PROBLEM TO WORK ON
All lines of the records below that contain the word "тысяч" must be listed.

DATA EXTRACTS
================================

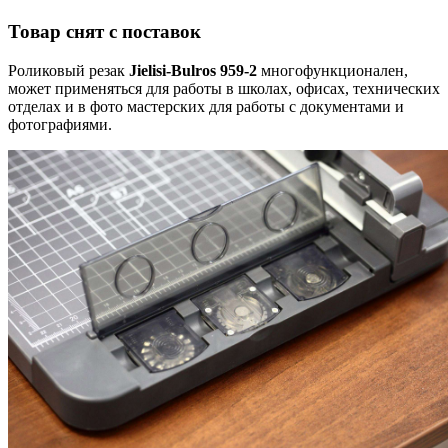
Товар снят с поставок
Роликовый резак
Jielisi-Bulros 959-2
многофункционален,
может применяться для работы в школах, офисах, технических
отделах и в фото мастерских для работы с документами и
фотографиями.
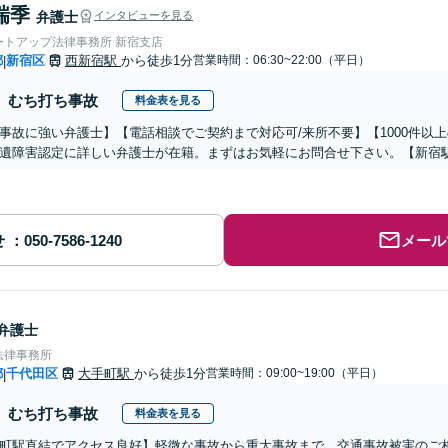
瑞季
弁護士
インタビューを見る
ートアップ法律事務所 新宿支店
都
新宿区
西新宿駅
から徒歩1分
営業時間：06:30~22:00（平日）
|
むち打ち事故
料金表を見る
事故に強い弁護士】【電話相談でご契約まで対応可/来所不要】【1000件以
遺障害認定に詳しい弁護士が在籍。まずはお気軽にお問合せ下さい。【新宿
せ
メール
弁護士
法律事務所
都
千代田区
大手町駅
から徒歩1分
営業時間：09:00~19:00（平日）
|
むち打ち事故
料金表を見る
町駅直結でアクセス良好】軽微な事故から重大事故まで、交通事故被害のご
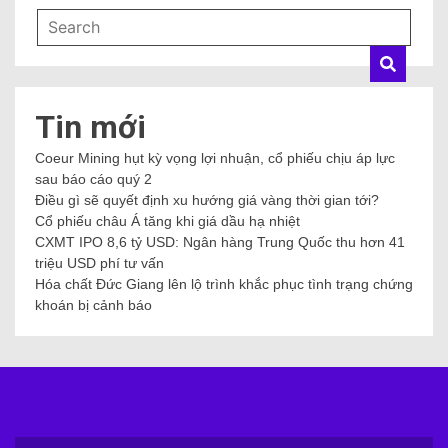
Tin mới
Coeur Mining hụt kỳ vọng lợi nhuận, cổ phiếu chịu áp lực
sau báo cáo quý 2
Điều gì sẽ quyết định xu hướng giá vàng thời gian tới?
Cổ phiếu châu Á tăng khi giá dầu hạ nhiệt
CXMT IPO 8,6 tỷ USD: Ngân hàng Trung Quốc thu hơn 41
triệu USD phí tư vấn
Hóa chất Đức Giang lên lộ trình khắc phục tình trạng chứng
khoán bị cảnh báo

================================

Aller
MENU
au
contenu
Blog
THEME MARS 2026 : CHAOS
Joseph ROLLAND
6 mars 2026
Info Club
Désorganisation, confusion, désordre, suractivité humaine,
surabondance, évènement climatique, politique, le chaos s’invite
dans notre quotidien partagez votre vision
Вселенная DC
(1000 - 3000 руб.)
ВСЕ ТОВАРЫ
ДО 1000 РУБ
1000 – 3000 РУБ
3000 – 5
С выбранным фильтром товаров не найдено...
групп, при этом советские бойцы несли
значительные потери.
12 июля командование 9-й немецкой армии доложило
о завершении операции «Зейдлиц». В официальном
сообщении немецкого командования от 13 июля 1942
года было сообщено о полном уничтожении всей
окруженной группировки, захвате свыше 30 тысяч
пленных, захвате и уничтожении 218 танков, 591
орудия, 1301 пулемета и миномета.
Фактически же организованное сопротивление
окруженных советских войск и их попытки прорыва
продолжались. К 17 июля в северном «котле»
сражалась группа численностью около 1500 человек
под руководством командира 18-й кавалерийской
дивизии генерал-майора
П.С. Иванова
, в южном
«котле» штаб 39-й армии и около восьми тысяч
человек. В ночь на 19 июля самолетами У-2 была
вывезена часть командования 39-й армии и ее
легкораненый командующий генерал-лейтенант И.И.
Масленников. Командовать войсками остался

================================

TASK ANSWER
окруженной группировки, захвате свыше 30 тысяч
«котле» штаб 39-й армии и около восьми тысяч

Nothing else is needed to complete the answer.